Yes, he wants her to come to Virgina. But he lives with his wife Martha in Virgina. So what is going on here? Has Washington stopped reading his little book of proper behavior?
Obviously Sally Fairfax, at least as far as Washington is concerned, is something special. One could easily say that only a year before his death, he is still in love with her. He never had a son or daughter of his own. There was a Bushrod Washington, a semi-distant relative, who was an idiot of sorts, whom Washington literally couldn't stand. He would show up at Washington's camp during the Revolution and ask to be made a colonel. Washington could not get rid of him. And when Washington died in Dec. 1799, just two weeks before the turn of the century, some of his things were left to Bushrod, who promptly sold everything he could.
Washington's letters, of which there were thousands, wound up in the hands of a Harvard professor, who later wrote a halfway decent biography of Washington. But Prof. Jared Sparks himself was a fool in the way he treated the documents. For example, he would often cut Washington's signatures out of his letters and give them to his friends as presents.

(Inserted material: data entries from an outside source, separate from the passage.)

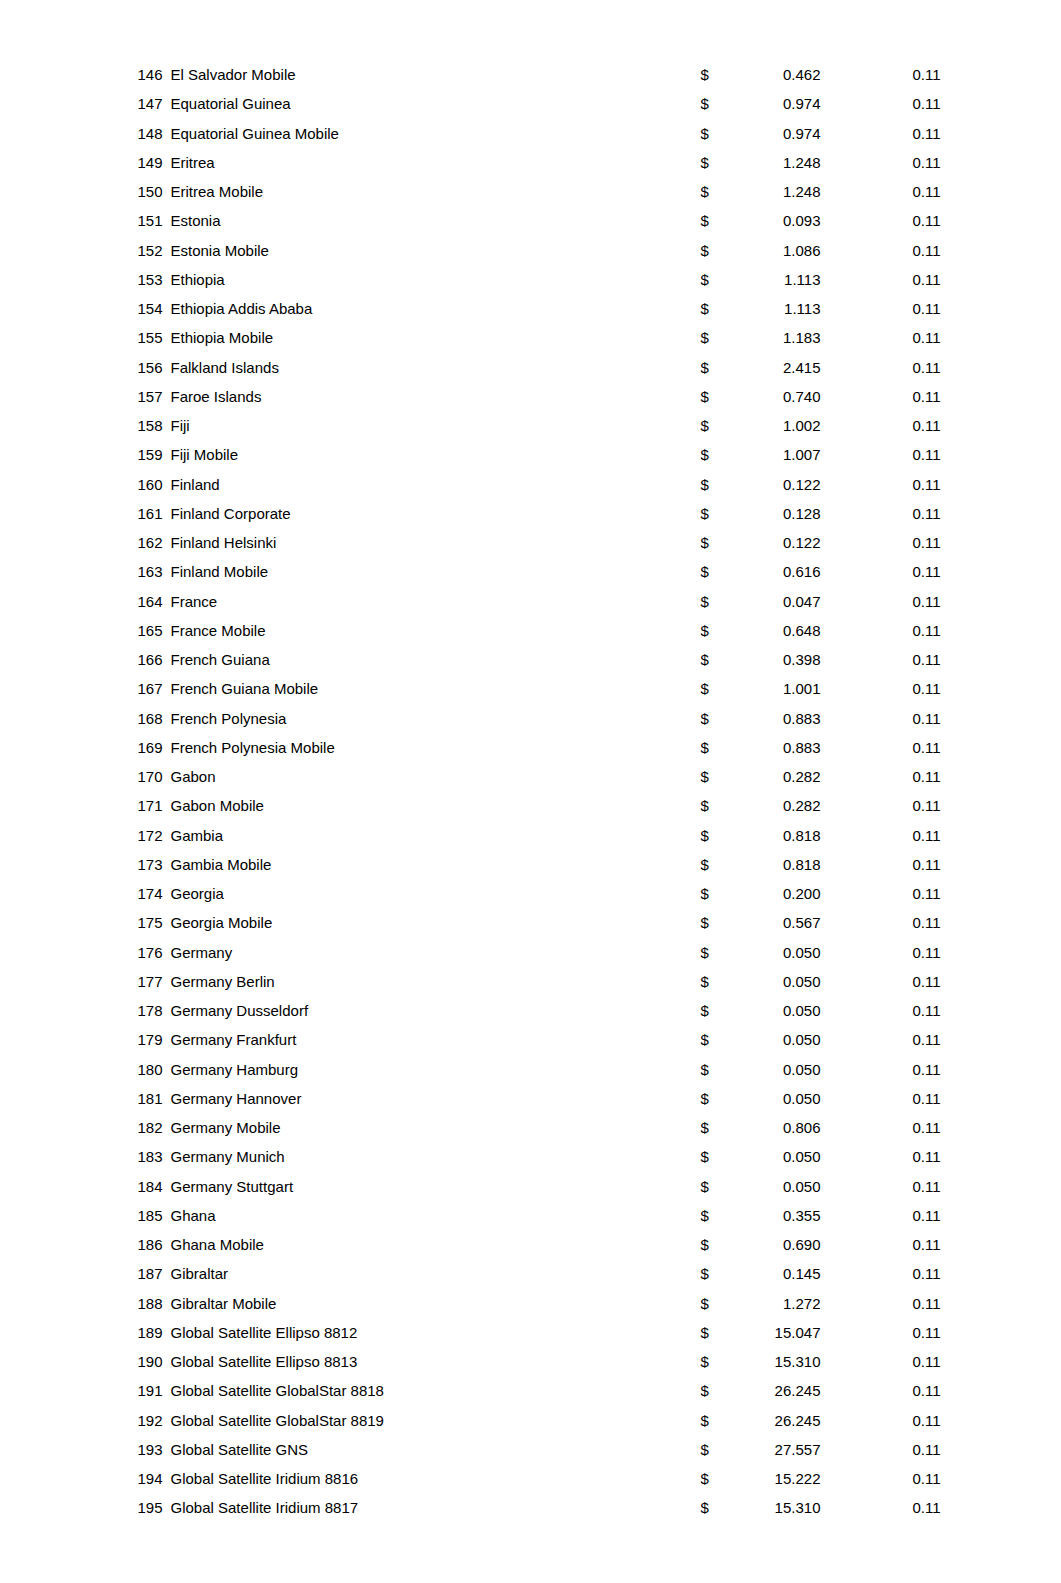| 146 | El Salvador Mobile | $ | 0.462 | 0.11 |
| 147 | Equatorial Guinea | $ | 0.974 | 0.11 |
| 148 | Equatorial Guinea Mobile | $ | 0.974 | 0.11 |
| 149 | Eritrea | $ | 1.248 | 0.11 |
| 150 | Eritrea Mobile | $ | 1.248 | 0.11 |
| 151 | Estonia | $ | 0.093 | 0.11 |
| 152 | Estonia Mobile | $ | 1.086 | 0.11 |
| 153 | Ethiopia | $ | 1.113 | 0.11 |
| 154 | Ethiopia Addis Ababa | $ | 1.113 | 0.11 |
| 155 | Ethiopia Mobile | $ | 1.183 | 0.11 |
| 156 | Falkland Islands | $ | 2.415 | 0.11 |
| 157 | Faroe Islands | $ | 0.740 | 0.11 |
| 158 | Fiji | $ | 1.002 | 0.11 |
| 159 | Fiji Mobile | $ | 1.007 | 0.11 |
| 160 | Finland | $ | 0.122 | 0.11 |
| 161 | Finland Corporate | $ | 0.128 | 0.11 |
| 162 | Finland Helsinki | $ | 0.122 | 0.11 |
| 163 | Finland Mobile | $ | 0.616 | 0.11 |
| 164 | France | $ | 0.047 | 0.11 |
| 165 | France Mobile | $ | 0.648 | 0.11 |
| 166 | French Guiana | $ | 0.398 | 0.11 |
| 167 | French Guiana Mobile | $ | 1.001 | 0.11 |
| 168 | French Polynesia | $ | 0.883 | 0.11 |
| 169 | French Polynesia Mobile | $ | 0.883 | 0.11 |
| 170 | Gabon | $ | 0.282 | 0.11 |
| 171 | Gabon Mobile | $ | 0.282 | 0.11 |
| 172 | Gambia | $ | 0.818 | 0.11 |
| 173 | Gambia Mobile | $ | 0.818 | 0.11 |
| 174 | Georgia | $ | 0.200 | 0.11 |
| 175 | Georgia Mobile | $ | 0.567 | 0.11 |
| 176 | Germany | $ | 0.050 | 0.11 |
| 177 | Germany Berlin | $ | 0.050 | 0.11 |
| 178 | Germany Dusseldorf | $ | 0.050 | 0.11 |
| 179 | Germany Frankfurt | $ | 0.050 | 0.11 |
| 180 | Germany Hamburg | $ | 0.050 | 0.11 |
| 181 | Germany Hannover | $ | 0.050 | 0.11 |
| 182 | Germany Mobile | $ | 0.806 | 0.11 |
| 183 | Germany Munich | $ | 0.050 | 0.11 |
| 184 | Germany Stuttgart | $ | 0.050 | 0.11 |
| 185 | Ghana | $ | 0.355 | 0.11 |
| 186 | Ghana Mobile | $ | 0.690 | 0.11 |
| 187 | Gibraltar | $ | 0.145 | 0.11 |
| 188 | Gibraltar Mobile | $ | 1.272 | 0.11 |
| 189 | Global Satellite Ellipso 8812 | $ | 15.047 | 0.11 |
| 190 | Global Satellite Ellipso 8813 | $ | 15.310 | 0.11 |
| 191 | Global Satellite GlobalStar 8818 | $ | 26.245 | 0.11 |
| 192 | Global Satellite GlobalStar 8819 | $ | 26.245 | 0.11 |
| 193 | Global Satellite GNS | $ | 27.557 | 0.11 |
| 194 | Global Satellite Iridium 8816 | $ | 15.222 | 0.11 |
| 195 | Global Satellite Iridium 8817 | $ | 15.310 | 0.11 |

When Washington wrote his Will, he left orders for all slaves "owned by me" to be freed. Further, his orders included they should all be educated and given a stipend and one in particular was to be taken care of for life. Washington had written many letters regarding freeing slaves. He did not think slavery was "morally right." He also felt that if he freed them before he died, he would incur the wrath of the pro-slavery forces, and in that, he lacked the courage. He is not only the first President of the United States. He is the first President of the United States to free slaves. Strangely, he couldn't free his wife's slaves because they were not his "property."
My favorite Washington moment is when the Revolutionary War is just beginning and he gallops off to Massachusetts. He arrives in Cambridge. He is shocked. The men are dirty, badly dressed. Their speech can barely be understood. This is the first time he has met men from New England, and he wonders if they are all like this. Then he meets Gen Knox of Maine, and within a half hour of talking to Knox, he is nearly convinced they can win the Revolution.
But I guess that wasn't really my favorite moment. There is a story about Washington and Ben Franklin and other men sitting near a swamp drinking and basically having a good time. Franklin remarks on the scent of swamp gas in the air and tells the others that he can literally light the swamp water on fire. They all doubt him of course. He's pretty old by then and people are beginning to ask questions. But they do what he requests, stirring up the bottom of the swamp. Franklin lights a torch and it all goes up like gasoline.
Franklin was always such a showoff. My feeling is that Washington wrote something new in his little book that night in the "things never to do" section.